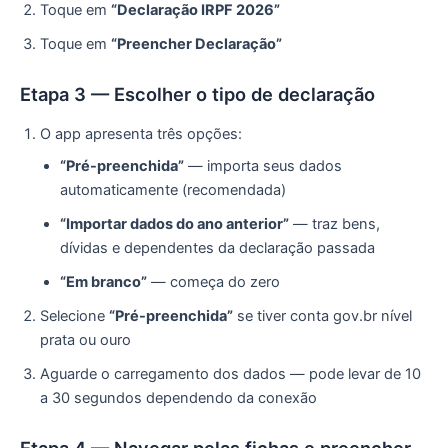
Toque em
“Declaração IRPF 2026”
Toque em
“Preencher Declaração”
Etapa 3 — Escolher o tipo de declaração
O app apresenta três opções:
“Pré-preenchida”
— importa seus dados
automaticamente (recomendada)
“Importar dados do ano anterior”
— traz bens,
dívidas e dependentes da declaração passada
“Em branco”
— começa do zero
Selecione
“Pré-preenchida”
se tiver conta gov.br nível
prata ou ouro
Aguarde o carregamento dos dados — pode levar de 10
a 30 segundos dependendo da conexão
Etapa 4 — Navegar pelas fichas e preencher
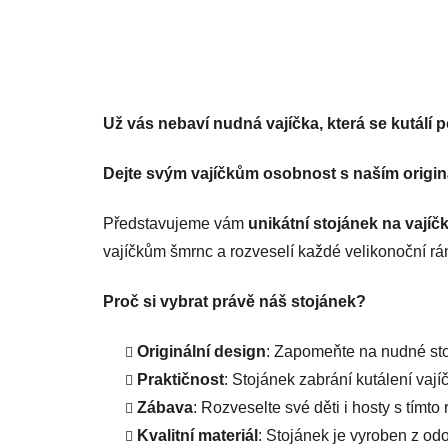
Už vás nebaví nudná vajíčka, která se kutálí p
Dejte svým vajíčkům osobnost s naším origin
Představujeme vám
unikátní stojánek na vajíč
vajíčkům šmrnc a rozveselí každé velikonoční rá
Proč si vybrat právě náš stojánek?
Originální design
: Zapomeňte na nudné stoj
Praktičnost
: Stojánek zabrání kutálení vají
Zábava
: Rozveselte své děti i hosty s tímt
Kvalitní materiál
: Stojánek je vyroben z odo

━━━━━━━━━━

(EXERCISE DESCRIPTION):
Leave every image out when you return the material above word for word.

(SOLVED EXERCISE):
Toque em
“Declaração IRPF 2026”
Toque em
“Preencher Declaração”
Etapa 3 — Escolher o tipo de declaração
O app apresenta três opções:
“Pré-preenchida”
— importa seus dados
automaticamente (recomendada)
“Importar dados do ano anterior”
— traz bens,
dívidas e dependentes da declaração passada
“Em branco”
— começa do zero
Selecione
“Pré-preenchida”
se tiver conta gov.br nível
prata ou ouro
Aguarde o carregamento dos dados — pode levar de 10
a 30 segundos dependendo da conexão
Etapa 4 — Navegar pelas fichas e preencher
Už vás nebaví nudná vajíčka, která se kutálí p
Dejte svým vajíčkům osobnost s naším origin
Představujeme vám
unikátní stojánek na vajíč
vajíčkům šmrnc a rozveselí každé velikonoční rá
Proč si vybrat právě náš stojánek?
Originální design
: Zapomeňte na nudné stoj
Praktičnost
: Stojánek zabrání kutálení vají
Zábava
: Rozveselte své děti i hosty s tímt
Kvalitní materiál
: Stojánek je vyroben z odo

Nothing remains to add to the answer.